People in my life have heard this rant many times before
(and hopefully those people stopped reading paragraphs ago when you realized I
am, yet again, repeating my tirade!), but it doesn’t have to be difficult or
time consuming to eat whole, healthy food. Trust me, any dish that involves
more than 6 ingredients doesn’t usually find it’s way into our kitchen. I like
simple. I like easy. And I demand tasty. Out of necessity, in our house, we
find ourselves eating very few processed foods, spending more time at the
farmers market and local grass-fed meat supplier, less time at the grocery
store, and a little more time in the kitchen. But I can assure you, preparing
food hasn’t taken over our lives – we both work more than 40 hours a week, and
usually have meetings or rehearsals 3-4 nights a week. We still watch
prime-time tv. And yes, we still eat out.
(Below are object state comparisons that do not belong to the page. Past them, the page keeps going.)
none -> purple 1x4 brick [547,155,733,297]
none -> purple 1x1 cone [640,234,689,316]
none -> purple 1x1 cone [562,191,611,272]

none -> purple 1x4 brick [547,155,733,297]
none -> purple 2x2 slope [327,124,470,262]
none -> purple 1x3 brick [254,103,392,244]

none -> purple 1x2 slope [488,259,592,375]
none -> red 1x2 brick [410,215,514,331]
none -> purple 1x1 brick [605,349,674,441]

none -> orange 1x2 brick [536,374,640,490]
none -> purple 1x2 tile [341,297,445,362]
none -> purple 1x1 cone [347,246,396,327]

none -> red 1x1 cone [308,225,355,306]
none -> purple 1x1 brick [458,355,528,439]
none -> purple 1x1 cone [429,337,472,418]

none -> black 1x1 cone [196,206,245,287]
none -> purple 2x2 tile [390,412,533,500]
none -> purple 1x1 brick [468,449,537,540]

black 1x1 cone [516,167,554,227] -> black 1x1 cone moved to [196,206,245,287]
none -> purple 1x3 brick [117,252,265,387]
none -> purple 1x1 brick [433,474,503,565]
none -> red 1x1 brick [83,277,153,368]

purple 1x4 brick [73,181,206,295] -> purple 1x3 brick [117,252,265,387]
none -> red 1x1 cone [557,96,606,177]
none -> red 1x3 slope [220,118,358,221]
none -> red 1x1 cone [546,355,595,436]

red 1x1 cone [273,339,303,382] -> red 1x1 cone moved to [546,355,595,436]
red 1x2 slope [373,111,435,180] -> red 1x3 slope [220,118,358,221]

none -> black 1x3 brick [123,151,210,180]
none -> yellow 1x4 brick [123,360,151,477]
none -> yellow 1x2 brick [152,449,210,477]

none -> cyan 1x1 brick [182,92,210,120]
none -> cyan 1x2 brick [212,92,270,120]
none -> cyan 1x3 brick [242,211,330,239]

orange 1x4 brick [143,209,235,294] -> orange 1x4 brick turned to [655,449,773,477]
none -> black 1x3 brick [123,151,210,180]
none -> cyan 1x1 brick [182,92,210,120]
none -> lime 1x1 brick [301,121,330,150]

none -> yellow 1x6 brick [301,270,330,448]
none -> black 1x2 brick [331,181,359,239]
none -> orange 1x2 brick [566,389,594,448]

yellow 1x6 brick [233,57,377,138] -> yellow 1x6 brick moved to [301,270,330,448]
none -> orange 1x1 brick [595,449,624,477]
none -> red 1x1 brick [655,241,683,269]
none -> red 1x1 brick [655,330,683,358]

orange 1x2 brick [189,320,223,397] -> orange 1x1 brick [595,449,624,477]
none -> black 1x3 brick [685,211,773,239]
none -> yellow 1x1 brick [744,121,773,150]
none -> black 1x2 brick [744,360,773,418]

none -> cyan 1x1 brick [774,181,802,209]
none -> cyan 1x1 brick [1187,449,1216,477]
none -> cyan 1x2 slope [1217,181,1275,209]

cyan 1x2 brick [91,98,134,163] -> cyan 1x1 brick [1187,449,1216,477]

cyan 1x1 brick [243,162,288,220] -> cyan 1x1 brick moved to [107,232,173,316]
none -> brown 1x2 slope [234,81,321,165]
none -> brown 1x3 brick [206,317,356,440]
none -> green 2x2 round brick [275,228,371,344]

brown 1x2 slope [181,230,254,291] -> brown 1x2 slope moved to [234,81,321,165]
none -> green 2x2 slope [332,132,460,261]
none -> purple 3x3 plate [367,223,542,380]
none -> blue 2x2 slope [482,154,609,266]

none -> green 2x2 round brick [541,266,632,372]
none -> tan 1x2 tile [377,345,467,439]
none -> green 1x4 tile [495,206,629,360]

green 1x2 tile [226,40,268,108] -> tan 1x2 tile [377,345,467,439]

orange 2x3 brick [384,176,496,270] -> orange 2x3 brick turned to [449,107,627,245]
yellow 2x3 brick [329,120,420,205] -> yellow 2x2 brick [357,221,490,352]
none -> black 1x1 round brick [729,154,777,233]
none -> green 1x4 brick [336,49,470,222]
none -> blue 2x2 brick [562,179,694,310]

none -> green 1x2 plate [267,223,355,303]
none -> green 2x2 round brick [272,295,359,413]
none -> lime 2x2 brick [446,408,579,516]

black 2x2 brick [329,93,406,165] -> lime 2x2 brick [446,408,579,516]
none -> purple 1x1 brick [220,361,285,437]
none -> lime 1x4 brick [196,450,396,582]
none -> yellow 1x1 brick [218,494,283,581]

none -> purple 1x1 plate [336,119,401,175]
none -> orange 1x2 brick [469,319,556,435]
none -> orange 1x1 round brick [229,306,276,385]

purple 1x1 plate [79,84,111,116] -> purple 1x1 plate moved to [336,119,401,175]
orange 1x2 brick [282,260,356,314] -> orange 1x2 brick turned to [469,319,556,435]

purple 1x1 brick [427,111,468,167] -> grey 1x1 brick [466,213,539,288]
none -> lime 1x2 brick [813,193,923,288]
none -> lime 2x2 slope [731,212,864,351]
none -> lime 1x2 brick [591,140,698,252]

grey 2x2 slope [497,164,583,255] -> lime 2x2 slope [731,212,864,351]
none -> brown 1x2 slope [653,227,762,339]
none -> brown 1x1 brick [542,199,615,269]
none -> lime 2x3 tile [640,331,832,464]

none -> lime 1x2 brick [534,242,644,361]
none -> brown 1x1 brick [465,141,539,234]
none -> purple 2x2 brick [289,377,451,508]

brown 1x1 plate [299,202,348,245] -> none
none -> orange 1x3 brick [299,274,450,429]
But we do it in moderation, and with
the full appreciation of what we’re sacrificing by eating processed food.
So maybe I will sign on to the October Unprocessed challenge.
I’m willing to bet we could do it, and we might not even notice the difference.
What about you? Think you’re ready to give it a whirl? Maybe you can start with
one meal a week that doesn’t involve processed foods. Maybe one day a week. I
bet you can do it, and I bet it will be even easier than you think.